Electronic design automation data
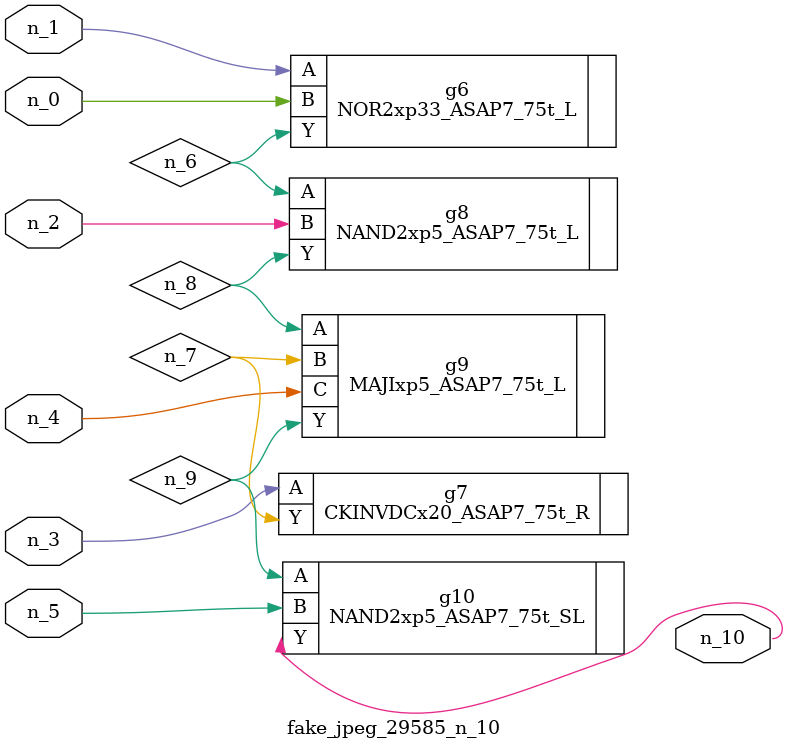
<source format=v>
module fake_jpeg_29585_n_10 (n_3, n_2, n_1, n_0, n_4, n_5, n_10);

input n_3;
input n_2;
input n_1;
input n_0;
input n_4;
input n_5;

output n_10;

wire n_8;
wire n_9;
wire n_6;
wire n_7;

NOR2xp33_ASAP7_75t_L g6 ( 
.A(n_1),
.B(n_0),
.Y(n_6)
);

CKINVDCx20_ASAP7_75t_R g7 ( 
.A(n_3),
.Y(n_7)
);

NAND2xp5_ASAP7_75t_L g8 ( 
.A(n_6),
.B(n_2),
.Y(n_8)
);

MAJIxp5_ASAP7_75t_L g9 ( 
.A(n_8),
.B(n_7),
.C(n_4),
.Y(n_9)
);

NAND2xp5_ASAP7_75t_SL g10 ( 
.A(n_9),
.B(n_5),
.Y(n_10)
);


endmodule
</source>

* * *

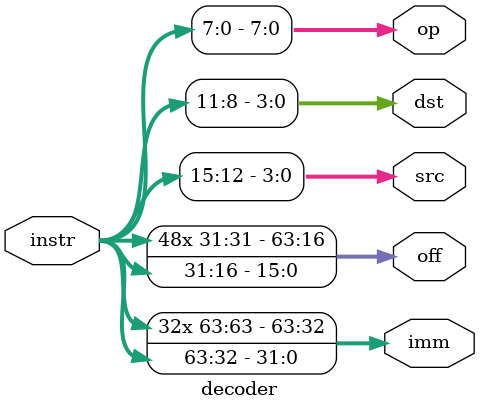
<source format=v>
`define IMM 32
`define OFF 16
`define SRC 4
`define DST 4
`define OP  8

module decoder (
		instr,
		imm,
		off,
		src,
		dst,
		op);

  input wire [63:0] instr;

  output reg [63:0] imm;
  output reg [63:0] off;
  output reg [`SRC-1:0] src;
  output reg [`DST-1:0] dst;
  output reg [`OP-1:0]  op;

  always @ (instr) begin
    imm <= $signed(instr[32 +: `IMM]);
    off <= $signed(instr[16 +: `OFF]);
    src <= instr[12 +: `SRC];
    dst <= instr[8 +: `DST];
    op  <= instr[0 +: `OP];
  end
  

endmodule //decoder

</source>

--

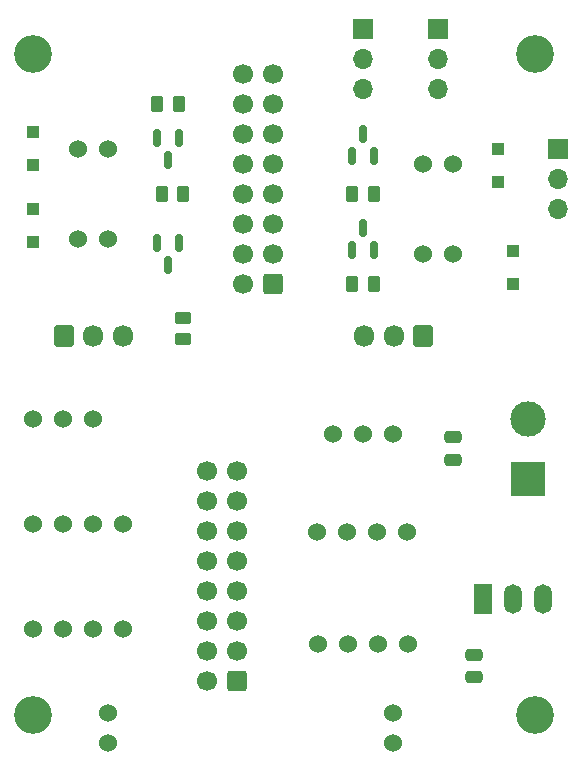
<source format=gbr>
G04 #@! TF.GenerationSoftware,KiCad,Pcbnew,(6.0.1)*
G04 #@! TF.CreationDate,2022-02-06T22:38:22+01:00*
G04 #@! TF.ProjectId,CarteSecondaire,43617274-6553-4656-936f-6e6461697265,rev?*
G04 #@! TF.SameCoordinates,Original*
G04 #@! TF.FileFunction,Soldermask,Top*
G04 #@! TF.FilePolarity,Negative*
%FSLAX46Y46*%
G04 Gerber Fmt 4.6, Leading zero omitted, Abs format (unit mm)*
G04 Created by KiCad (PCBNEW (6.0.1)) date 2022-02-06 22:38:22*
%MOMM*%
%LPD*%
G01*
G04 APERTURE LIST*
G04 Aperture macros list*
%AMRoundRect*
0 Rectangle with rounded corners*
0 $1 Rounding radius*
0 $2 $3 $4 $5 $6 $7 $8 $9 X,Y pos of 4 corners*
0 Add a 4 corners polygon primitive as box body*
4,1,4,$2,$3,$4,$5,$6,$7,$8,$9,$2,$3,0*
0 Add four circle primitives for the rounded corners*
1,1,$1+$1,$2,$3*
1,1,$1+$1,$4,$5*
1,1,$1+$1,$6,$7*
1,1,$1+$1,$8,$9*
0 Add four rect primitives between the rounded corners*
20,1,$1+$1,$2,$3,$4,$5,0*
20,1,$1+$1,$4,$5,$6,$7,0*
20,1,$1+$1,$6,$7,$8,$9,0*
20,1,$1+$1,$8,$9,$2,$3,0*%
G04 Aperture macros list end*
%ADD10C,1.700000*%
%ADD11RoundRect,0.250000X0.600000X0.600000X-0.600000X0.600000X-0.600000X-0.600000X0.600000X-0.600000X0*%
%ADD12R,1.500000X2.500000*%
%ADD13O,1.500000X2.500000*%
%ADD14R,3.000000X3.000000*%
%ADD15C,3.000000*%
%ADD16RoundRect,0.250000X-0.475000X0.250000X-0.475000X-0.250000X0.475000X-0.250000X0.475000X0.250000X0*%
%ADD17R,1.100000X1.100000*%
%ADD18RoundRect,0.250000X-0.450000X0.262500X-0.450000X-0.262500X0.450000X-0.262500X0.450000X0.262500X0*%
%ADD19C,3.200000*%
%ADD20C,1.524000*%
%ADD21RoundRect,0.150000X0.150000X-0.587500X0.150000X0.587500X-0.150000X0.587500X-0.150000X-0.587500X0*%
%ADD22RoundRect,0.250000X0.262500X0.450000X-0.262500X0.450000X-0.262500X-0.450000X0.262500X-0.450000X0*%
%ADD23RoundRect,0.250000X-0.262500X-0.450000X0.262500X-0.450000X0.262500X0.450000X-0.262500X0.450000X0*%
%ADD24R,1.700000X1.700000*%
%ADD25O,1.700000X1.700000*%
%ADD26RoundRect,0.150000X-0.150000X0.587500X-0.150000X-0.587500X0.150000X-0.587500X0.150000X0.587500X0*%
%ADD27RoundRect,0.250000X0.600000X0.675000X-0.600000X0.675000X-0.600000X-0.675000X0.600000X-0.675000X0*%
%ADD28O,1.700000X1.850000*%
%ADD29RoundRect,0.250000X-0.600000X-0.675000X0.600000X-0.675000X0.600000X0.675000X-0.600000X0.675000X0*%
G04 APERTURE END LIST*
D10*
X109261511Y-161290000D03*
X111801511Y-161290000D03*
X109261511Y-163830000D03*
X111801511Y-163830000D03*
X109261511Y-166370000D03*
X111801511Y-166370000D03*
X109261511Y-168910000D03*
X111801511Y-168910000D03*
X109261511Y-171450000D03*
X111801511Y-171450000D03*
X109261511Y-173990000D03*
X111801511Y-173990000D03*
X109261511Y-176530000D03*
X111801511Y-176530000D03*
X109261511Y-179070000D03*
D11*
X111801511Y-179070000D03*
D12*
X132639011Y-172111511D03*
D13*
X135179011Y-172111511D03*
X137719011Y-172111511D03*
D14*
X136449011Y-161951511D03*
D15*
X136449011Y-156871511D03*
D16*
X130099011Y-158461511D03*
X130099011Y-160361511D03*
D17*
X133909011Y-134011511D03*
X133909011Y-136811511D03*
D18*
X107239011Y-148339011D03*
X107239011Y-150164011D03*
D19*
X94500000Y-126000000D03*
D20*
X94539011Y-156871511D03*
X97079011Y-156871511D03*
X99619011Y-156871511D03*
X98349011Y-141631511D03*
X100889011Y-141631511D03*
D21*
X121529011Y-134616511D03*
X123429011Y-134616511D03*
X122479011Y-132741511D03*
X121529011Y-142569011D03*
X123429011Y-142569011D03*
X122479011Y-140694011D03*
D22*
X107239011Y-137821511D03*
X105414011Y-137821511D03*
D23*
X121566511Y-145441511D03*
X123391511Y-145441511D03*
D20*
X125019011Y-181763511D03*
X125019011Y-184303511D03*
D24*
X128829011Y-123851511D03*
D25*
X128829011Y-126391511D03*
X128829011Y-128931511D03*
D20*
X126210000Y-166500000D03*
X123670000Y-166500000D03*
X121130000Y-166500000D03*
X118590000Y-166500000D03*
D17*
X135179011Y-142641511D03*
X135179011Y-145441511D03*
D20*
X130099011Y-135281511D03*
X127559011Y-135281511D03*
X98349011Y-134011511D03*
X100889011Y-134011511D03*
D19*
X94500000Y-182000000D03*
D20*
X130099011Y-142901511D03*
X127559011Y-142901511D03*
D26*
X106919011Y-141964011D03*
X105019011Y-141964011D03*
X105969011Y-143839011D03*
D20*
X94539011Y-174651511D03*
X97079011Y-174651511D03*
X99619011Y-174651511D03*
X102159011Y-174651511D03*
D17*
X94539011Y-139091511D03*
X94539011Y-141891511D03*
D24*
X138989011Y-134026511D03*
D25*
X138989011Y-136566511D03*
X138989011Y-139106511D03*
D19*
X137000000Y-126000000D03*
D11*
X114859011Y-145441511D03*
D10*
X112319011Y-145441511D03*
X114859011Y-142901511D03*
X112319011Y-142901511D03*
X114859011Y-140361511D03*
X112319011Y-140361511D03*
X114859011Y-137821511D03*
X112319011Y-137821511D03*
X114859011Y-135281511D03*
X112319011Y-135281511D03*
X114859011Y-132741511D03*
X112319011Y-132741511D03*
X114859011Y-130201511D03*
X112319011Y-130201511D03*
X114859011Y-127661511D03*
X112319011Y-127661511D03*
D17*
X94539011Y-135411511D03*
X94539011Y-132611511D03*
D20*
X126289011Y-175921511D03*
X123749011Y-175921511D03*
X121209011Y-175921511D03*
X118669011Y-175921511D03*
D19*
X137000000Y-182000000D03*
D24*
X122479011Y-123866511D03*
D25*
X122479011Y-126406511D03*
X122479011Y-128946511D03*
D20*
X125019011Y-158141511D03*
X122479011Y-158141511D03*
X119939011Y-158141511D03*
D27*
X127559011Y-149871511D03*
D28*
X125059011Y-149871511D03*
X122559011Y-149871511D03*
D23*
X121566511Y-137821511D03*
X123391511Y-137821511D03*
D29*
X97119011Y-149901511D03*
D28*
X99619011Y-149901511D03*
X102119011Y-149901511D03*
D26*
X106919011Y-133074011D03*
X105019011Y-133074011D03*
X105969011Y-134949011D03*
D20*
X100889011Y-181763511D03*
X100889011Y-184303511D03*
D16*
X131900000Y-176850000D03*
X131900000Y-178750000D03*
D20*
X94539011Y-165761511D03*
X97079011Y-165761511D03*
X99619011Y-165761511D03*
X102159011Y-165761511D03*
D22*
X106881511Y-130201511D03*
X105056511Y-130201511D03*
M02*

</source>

■ To-do item ■
Reproduce, exactly as they stand in the data above, the lines from the one that holds "X97079011Y-156871511D03*" to the one that holds "X107239011Y-137821511D03*", inclusive.

■ Answer to this exercise ■
X97079011Y-156871511D03*
X99619011Y-156871511D03*
X98349011Y-141631511D03*
X100889011Y-141631511D03*
D21*
X121529011Y-134616511D03*
X123429011Y-134616511D03*
X122479011Y-132741511D03*
X121529011Y-142569011D03*
X123429011Y-142569011D03*
X122479011Y-140694011D03*
D22*
X107239011Y-137821511D03*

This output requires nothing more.